The uniquely short needles can't hold anything like the usual snow-load of yew cultivars with normal-length needles, so 'Amersfoort' is not usually one of the yews you'll need to (gently) thwack with a broom-straw broom (as opposed to a push broom) during or after a blizzard.  Finish thwacking of the rest of your yews first, so that heavy snow is released from them as soon as possible.  Only if you've still got some thwacks in you would you need a few to to give your 'Amersfoort'.  

This one of the rare yews that would be wasted on hedges or topiary.  Let it grow naturally, only approaching with clippers if an individual branch has become storm damaged or Winter-killed.

How to handle it: Another option—or two?


Quirks or special cases



Yews are always at great risk for deer browsing.  'Amersfoort' is slow-growing already, so would be especially vulnerable.  Either net your bush (or deer-fence your garden) or spray faithfully with cold-weather-resistent deer repellent.  


Like all Taxus baccata, 'Amersfoort' is none too hardy.  At the cold end of Zone 6, excellent Winter drainage is essential, as is planting where there's shelter from sweeping winds.  See "Partner Plants" above.   
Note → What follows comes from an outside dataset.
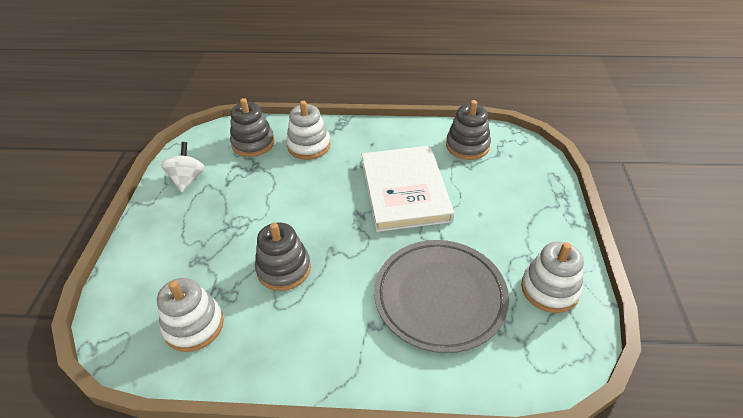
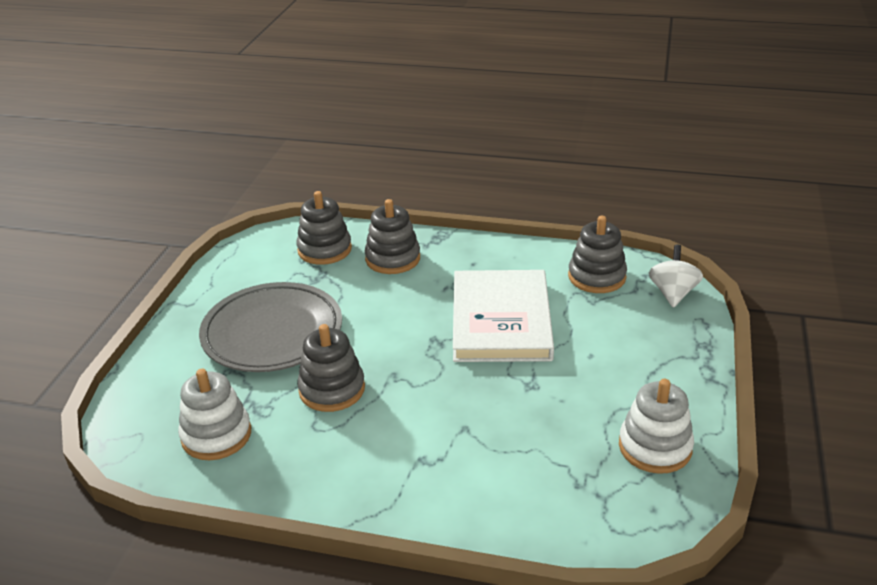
camera: 10 degrees right, 10 degrees down
(187, 179) = (237, 282): white spinning top -> white spinning top (672, 293)
(309, 146) = (393, 259): white stacking toy -> grey stacking toy
(440, 297) = (513, 440): grey plate -> grey plate (272, 333)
Yews have been in cultivation for many centuries, and there are countless cultivars and hybrids.  Hybrids of Taxus baccata and T. cuspidata are substantially hardier than those with only Taxus baccata parentage; they're known as Taxus x media


Even just focusing on Taxus baccata, there's still a lot of diversity. Cultivars can be narrowly vertical ('Fastigiata'), broader than tall ('Dovastoniana'), or, in 'Repandens', notably low, loose, and wide-spreading.  The verticals can be (at least in mild climates) up to thirty feet tall but only eight feet wide.  'Flushing' can be fifteen feet tall even in southern New England, but only two feet wide.  'Dovastoniana' can become gigantic; the largest known is 56' wide.  'Repandans' might never top two feet, but can spread to fifteen.  There are pendulous cultivars, but they're wide-spreading and with nodding branch-tips, not weeping in any overall sense that a beech or willow would respect. 
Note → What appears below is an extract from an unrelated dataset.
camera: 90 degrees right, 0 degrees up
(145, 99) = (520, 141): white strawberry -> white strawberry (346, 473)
Needles are normally dark green, but there are a number of bright-needled cultivars.  'Standishii' is (at least for me) painfully slow-growing, and is as upright as the green-needled 'Fastigiata'.  'Summergold' has more of the habit of 'Repandens'.  'Silver Spire' is columnar, with needles edged in white.   


On-line and at retailers.


By cuttings. 

Native habitat

Despite one of its common names, English yew, Taxus baccata is broadly native to western Europe, northwest Africa, Iran, and southwest Asia.  Amersfoort is a city in the Netherlands; this eponymous yew cultivar was discovered on the grounds of its mental hospital.